Sepenggal Hati yang Telah Lalu

Biar Allah Saja yang Tahu


Dulu...
Saat masih kuliah, ada teman yang mengazamkan untuk menikahiku....
Tapi....Allah menghendaki lain.
Kelimpungan dia mengatakan, bahwa ibunya tidak merestuinya.
Air mataku menetes. Dan aku yakin dia juga menangis, karena di balik suaranya ada nada serak tanda lelaki menangis.
"Pulanglah, terima kasih atas keterusteranganmu. Ikuti apa kata ibu. Karena aku tidak ingin menikah tanpa ridlo beliau". 
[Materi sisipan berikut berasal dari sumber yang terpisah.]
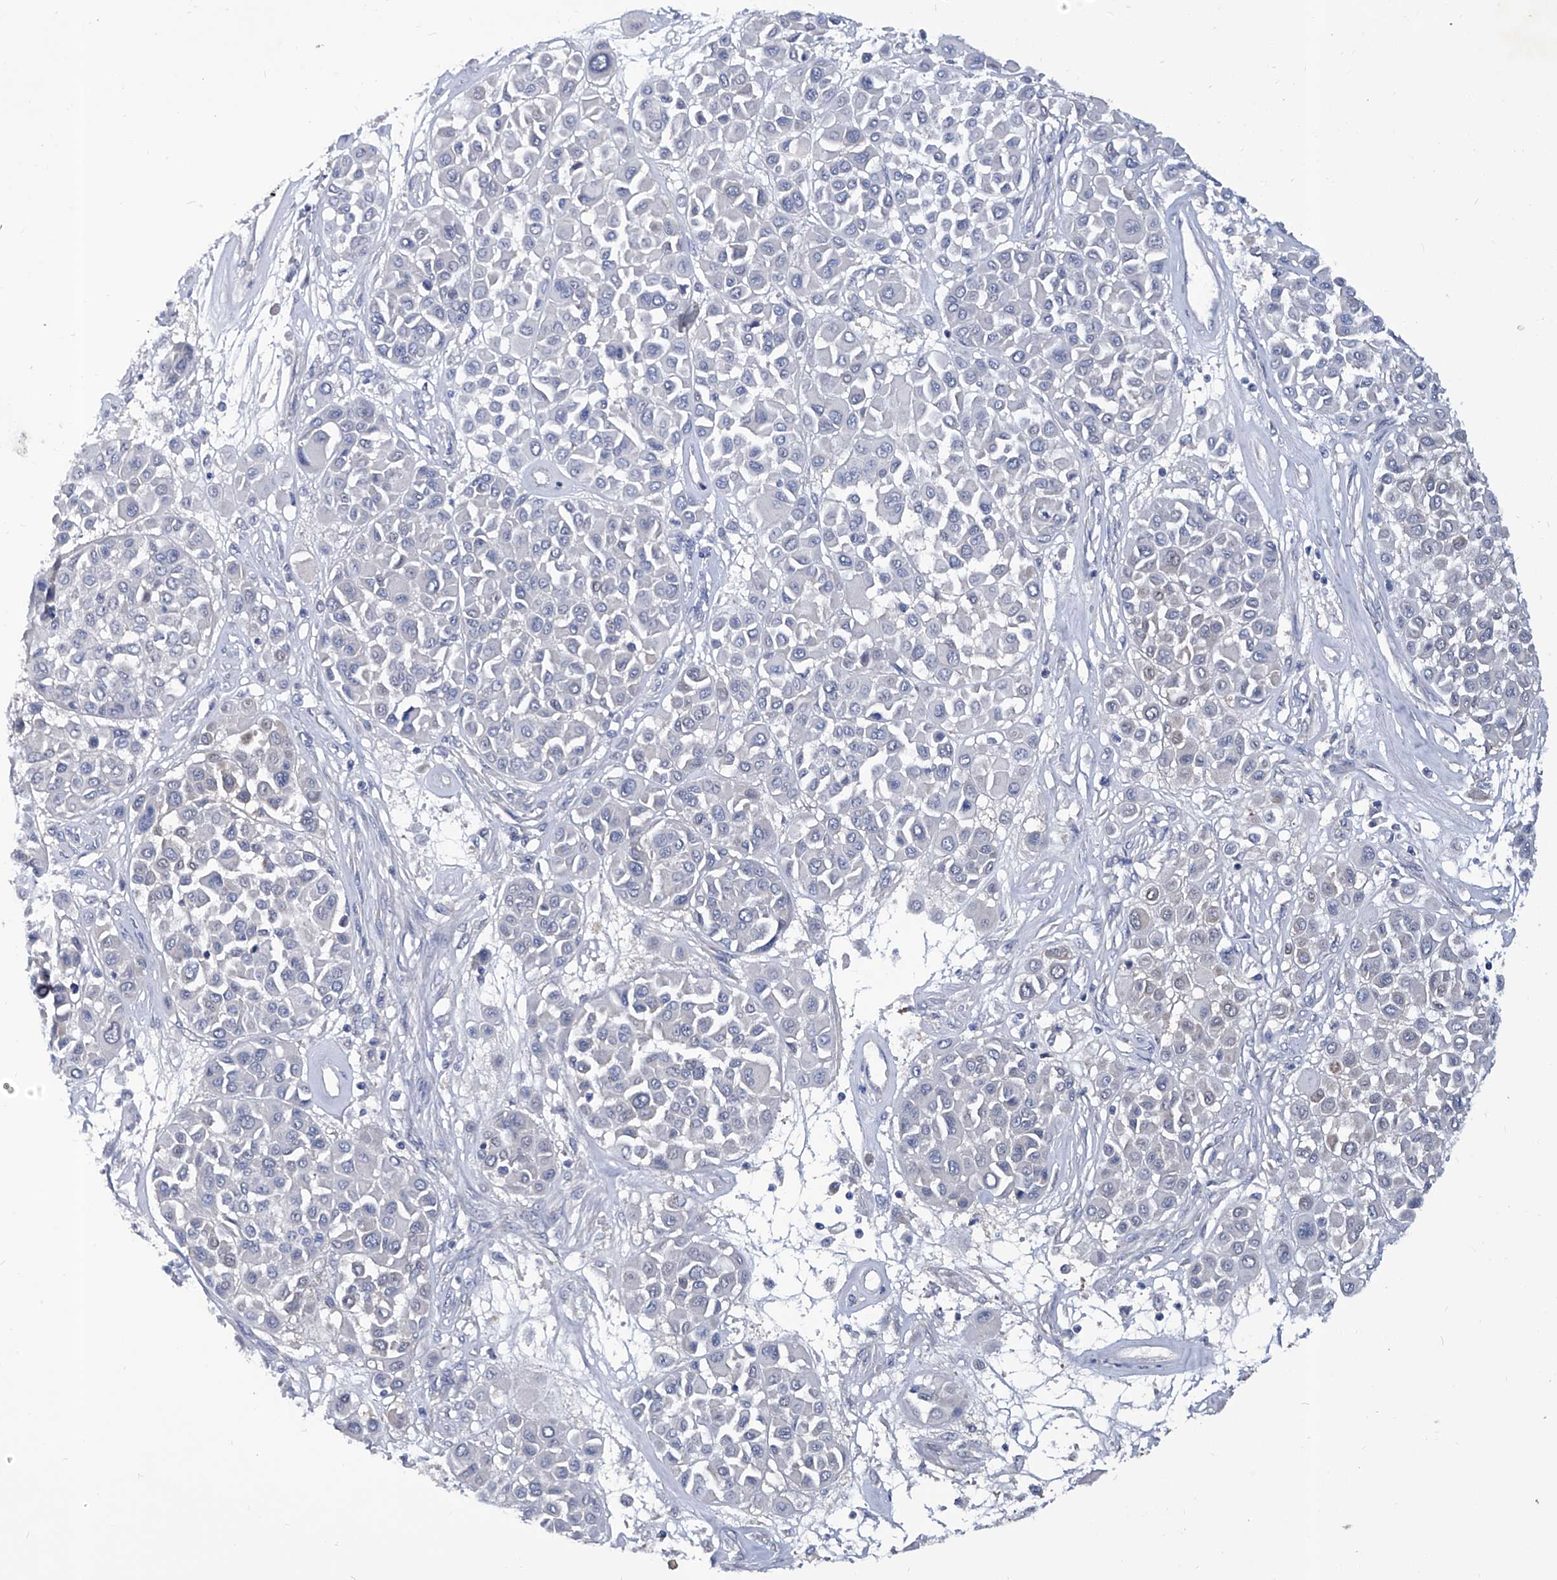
{"staining": {"intensity": "negative", "quantity": "none", "location": "none"}, "tissue": "melanoma", "cell_type": "Tumor cells", "image_type": "cancer", "snomed": [{"axis": "morphology", "description": "Malignant melanoma, Metastatic site"}, {"axis": "topography", "description": "Soft tissue"}], "caption": "Tumor cells show no significant staining in melanoma. The staining is performed using DAB (3,3'-diaminobenzidine) brown chromogen with nuclei counter-stained in using hematoxylin.", "gene": "KLHL17", "patient": {"sex": "male", "age": 41}}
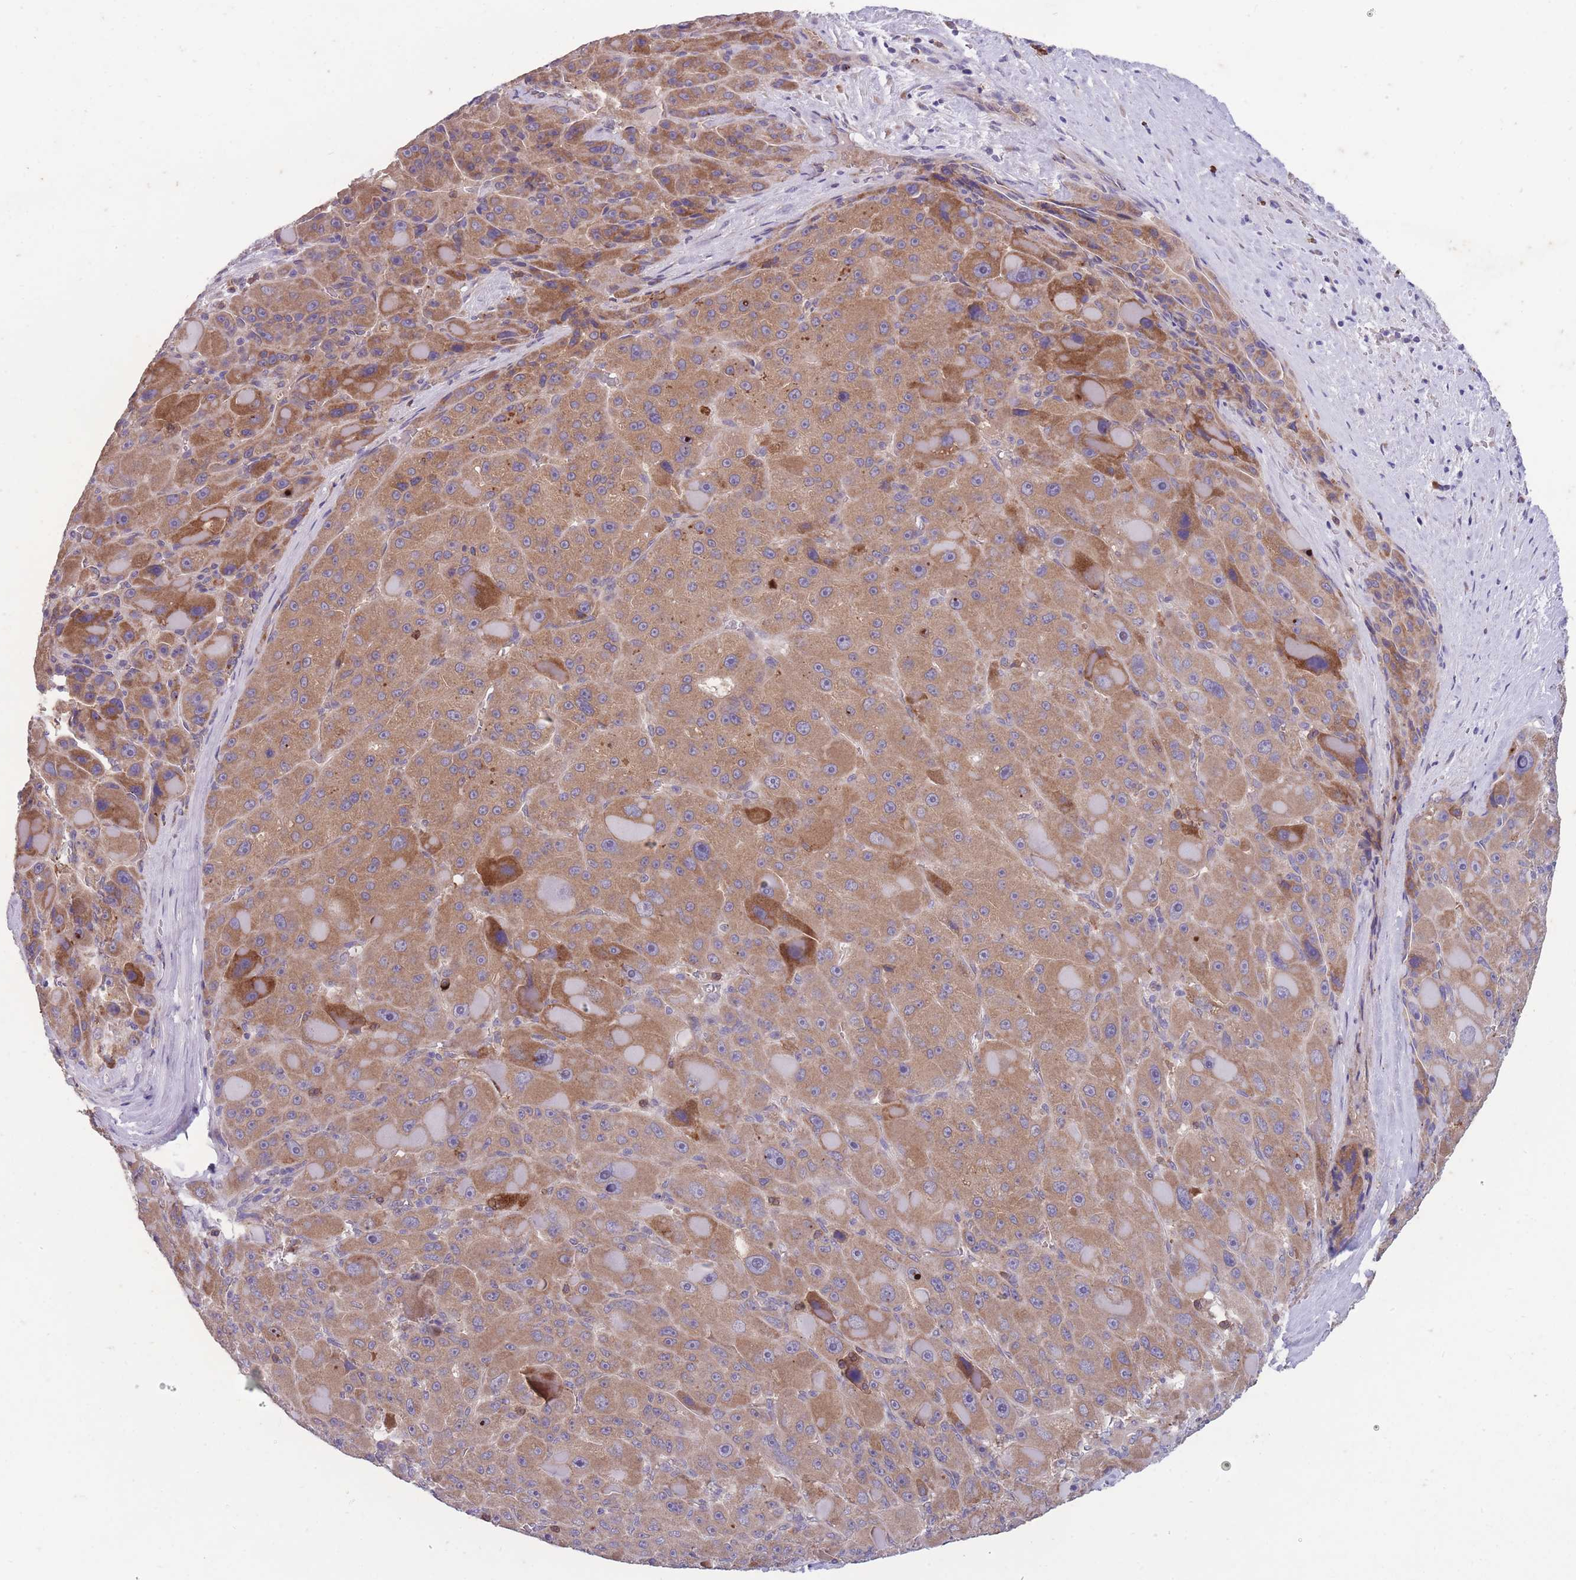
{"staining": {"intensity": "moderate", "quantity": ">75%", "location": "cytoplasmic/membranous"}, "tissue": "liver cancer", "cell_type": "Tumor cells", "image_type": "cancer", "snomed": [{"axis": "morphology", "description": "Carcinoma, Hepatocellular, NOS"}, {"axis": "topography", "description": "Liver"}], "caption": "Liver cancer (hepatocellular carcinoma) stained with a brown dye exhibits moderate cytoplasmic/membranous positive positivity in approximately >75% of tumor cells.", "gene": "STIM2", "patient": {"sex": "male", "age": 76}}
Tidak mudah untuk berkata demikian. Tapi imanku membimbingku untuk mengucapkan itu. Aku berusaha ikhlas dengan ketetapan Allah, meski setiap sholat apalagi saat sholat malam, airmataku selalu mengucur deras. 
    Waktu terus berjalan, kuputuskan aku harus keluar dari kota yang sama, agar tidak terus mendengar kabarnya. Dan akupun sudah mulai bisa melupakannya.
Namun...., yang terjadi tidak seperti yang kurencanakan. "ukhti...ikhwan sholeh akan menikah" kabar disampaikan oleh sahabatku. Dan ternyata, hatiku berdebar juga. Sambil berusaha menutupi hatiku saat itu, aku ucapkan "Alhamdulillah...., dengan siapa?". Sahabat bilang. "Dengan Ukhti Sholehah, Ukhti kenal kok". Senyumku pun mengembang, tak tahu saat itu aku merasa sedih atau bahagia. Yang jelas, terucap dalam doaku, "semoga engkau bahagia akhi....".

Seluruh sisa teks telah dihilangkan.